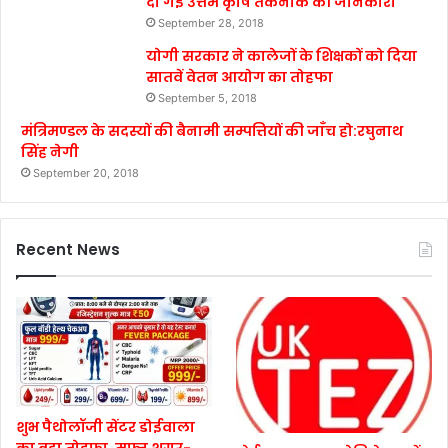
दी गई उत्तम कृषि तकनीक की जानकारी
September 28, 2018
योगी सरकार ने कालेजों के शिक्षकों को दिया
सातवें वेतन आयोग का तोहफा
September 5, 2018
मंत्रिमण्डल के सदस्यों की बैनामी सम्पत्तियों की जाँच हो:रघुनाथ
सिंह नेगी
September 20, 2018
Recent News
शुभ पैथोलॉजी सेंटर डोईवाला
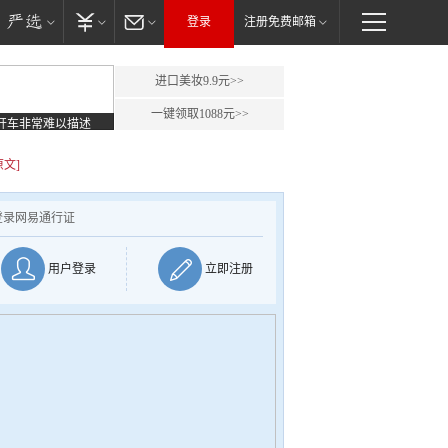
登录
注册免费邮箱
进口美妆9.9元>>
一键领取1088元>>
开车非常难以描述
原文]
登录网易通行证
用户登录
立即注册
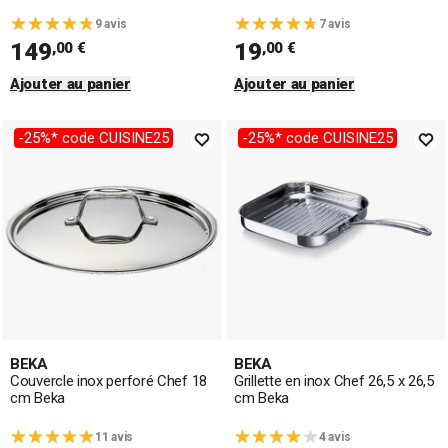
9 avis
7 avis
149
19
,00 €
,00 €
Ajouter au panier
Ajouter au panier
-25%* code CUISINE25
-25%* code CUISINE25
BEKA
BEKA
Couvercle inox perforé Chef 18
Grillette en inox Chef 26,5 x 26,5
cm Beka
cm Beka
11 avis
4 avis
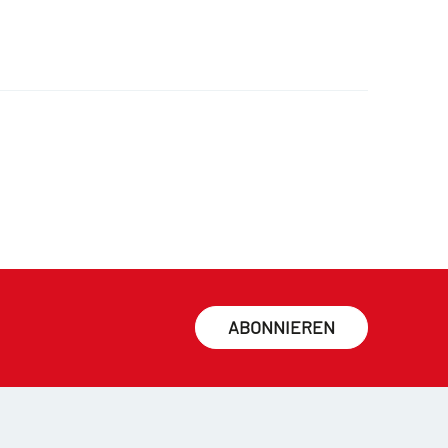
ABONNIEREN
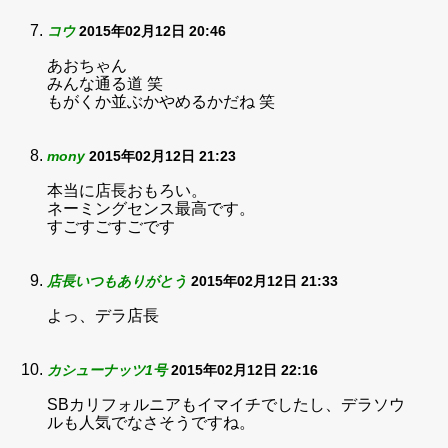
コウ
2015年02月12日 20:46
あおちゃん
みんな通る道 笑
もがくか並ぶかやめるかだね 笑
mony
2015年02月12日 21:23
本当に店長おもろい。
ネーミングセンス最高です。
すごすごすごです
店長いつもありがとう
2015年02月12日 21:33
よっ、デラ店長
カシューナッツ1号
2015年02月12日 22:16
SBカリフォルニアもイマイチでしたし、デラソウ
ルも人気でなさそうですね。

Problem details. Leaving the pictures aside, write out the entries above exactly.

Response below.
दी गई उत्तम कृषि तकनीक की जानकारी
September 28, 2018
योगी सरकार ने कालेजों के शिक्षकों को दिया
सातवें वेतन आयोग का तोहफा
September 5, 2018
मंत्रिमण्डल के सदस्यों की बैनामी सम्पत्तियों की जाँच हो:रघुनाथ
सिंह नेगी
September 20, 2018
Recent News
शुभ पैथोलॉजी सेंटर डोईवाला
登录
注册免费邮箱
进口美妆9.9元>>
一键领取1088元>>
开车非常难以描述
原文]
登录网易通行证
用户登录
立即注册
9 avis
7 avis
149
19
,00 €
,00 €
Ajouter au panier
Ajouter au panier
-25%* code CUISINE25
-25%* code CUISINE25
BEKA
BEKA
Couvercle inox perforé Chef 18
Grillette en inox Chef 26,5 x 26,5
cm Beka
cm Beka
11 avis
4 avis
ABONNIEREN
コウ
2015年02月12日 20:46
あおちゃん
みんな通る道 笑
もがくか並ぶかやめるかだね 笑
mony
2015年02月12日 21:23
本当に店長おもろい。
ネーミングセンス最高です。
すごすごすごです
店長いつもありがとう
2015年02月12日 21:33
よっ、デラ店長
カシューナッツ1号
2015年02月12日 22:16
SBカリフォルニアもイマイチでしたし、デラソウ
ルも人気でなさそうですね。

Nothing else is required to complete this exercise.